ACTIVITY: Only the lines holding "marked" are wanted; find them in the listing and return each one.

PROVIDED ENTRIES:
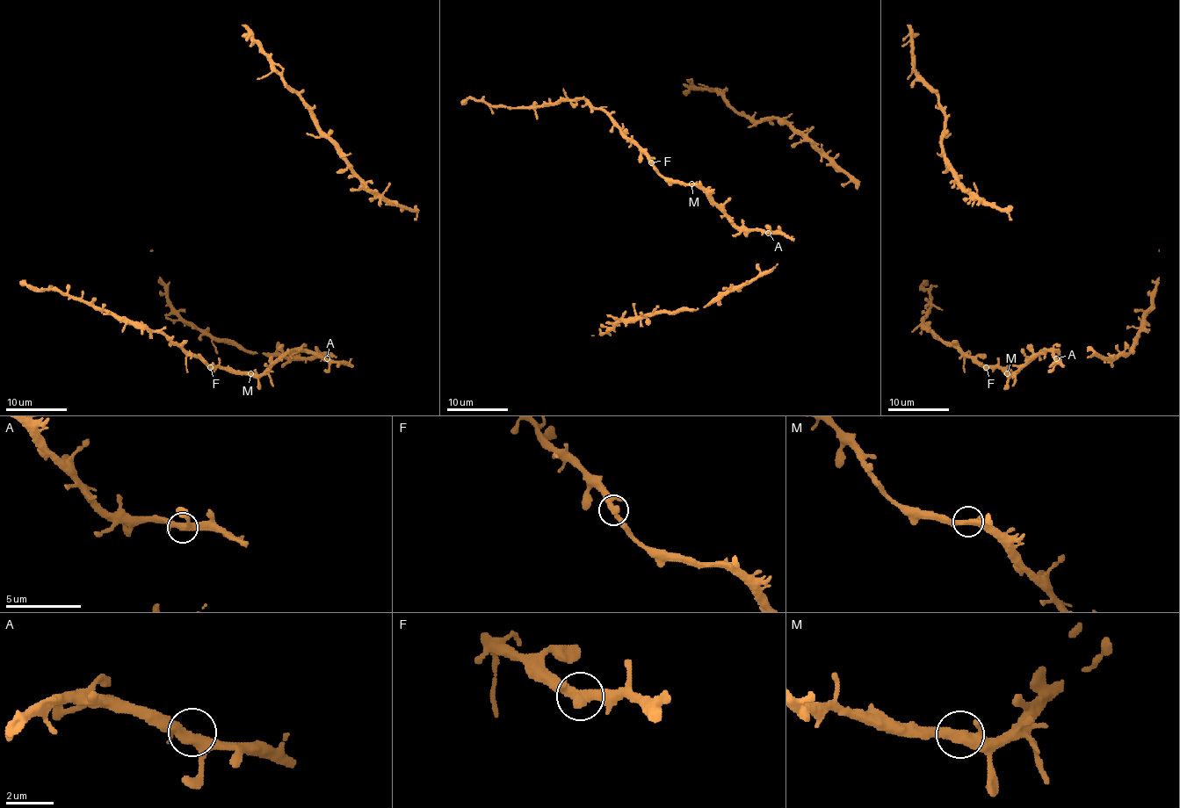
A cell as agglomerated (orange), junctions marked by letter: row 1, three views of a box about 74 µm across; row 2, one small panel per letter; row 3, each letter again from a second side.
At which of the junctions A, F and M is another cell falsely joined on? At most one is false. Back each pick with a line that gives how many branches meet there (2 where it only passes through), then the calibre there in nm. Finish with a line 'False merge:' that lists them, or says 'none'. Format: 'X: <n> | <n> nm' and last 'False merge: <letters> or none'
False merge: none

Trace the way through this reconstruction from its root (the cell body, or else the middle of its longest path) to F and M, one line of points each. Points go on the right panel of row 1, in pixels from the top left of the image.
F: (1059, 358), (1059, 363), (1050, 350), (1039, 350), (1012, 375), (996, 367), (986, 367)
M: (1059, 358), (1059, 363), (1050, 350), (1039, 350), (1012, 375), (1007, 373)

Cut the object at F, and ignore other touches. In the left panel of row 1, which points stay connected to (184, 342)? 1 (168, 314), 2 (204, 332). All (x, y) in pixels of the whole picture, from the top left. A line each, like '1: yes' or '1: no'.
1: no
2: no

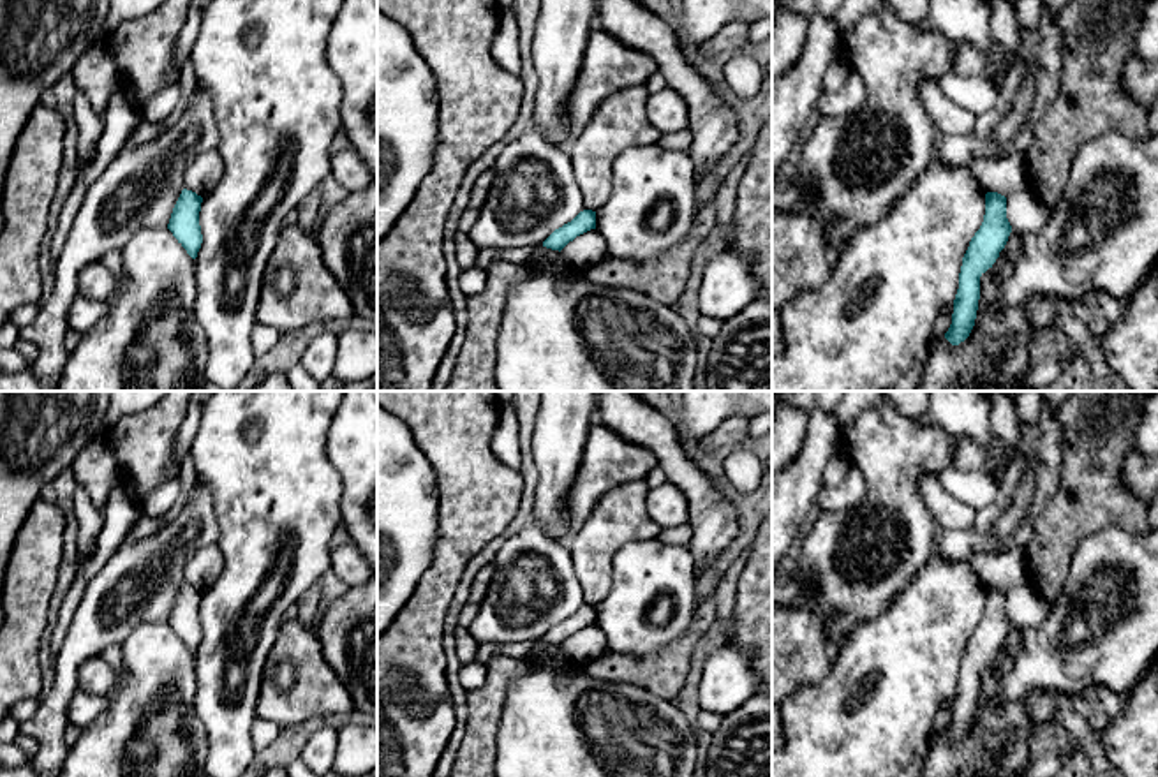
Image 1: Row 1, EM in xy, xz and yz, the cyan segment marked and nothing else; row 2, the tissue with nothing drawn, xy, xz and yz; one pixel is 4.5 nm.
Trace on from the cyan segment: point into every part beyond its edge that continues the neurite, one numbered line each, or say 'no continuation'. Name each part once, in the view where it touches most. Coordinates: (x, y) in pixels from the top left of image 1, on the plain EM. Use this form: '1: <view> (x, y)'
no continuation

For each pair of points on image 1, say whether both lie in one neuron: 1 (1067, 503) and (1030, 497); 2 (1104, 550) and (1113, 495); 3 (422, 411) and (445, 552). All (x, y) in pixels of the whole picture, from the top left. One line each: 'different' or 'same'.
1: different
2: different
3: same

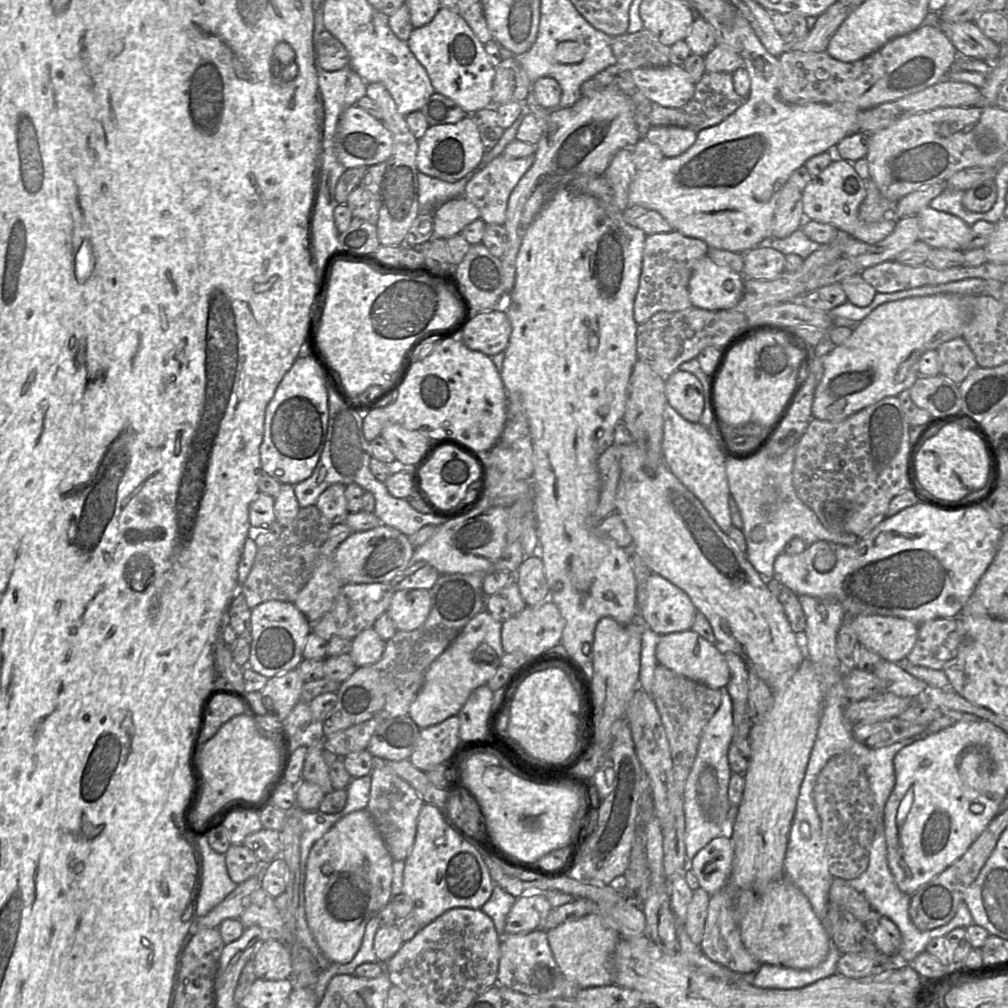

WRITTEN SOLUTION:
A cell as agglomerated (orange), junctions marked by letter: row 1, three views of a box about 74 µm across; row 2, one small panel per letter; row 3, each letter again from a second side.
Image 1: Row 1, EM in xy, xz and yz, the cyan segment marked and nothing else; row 2, the tissue with nothing drawn, xy, xz and yz; one pixel is 4.5 nm.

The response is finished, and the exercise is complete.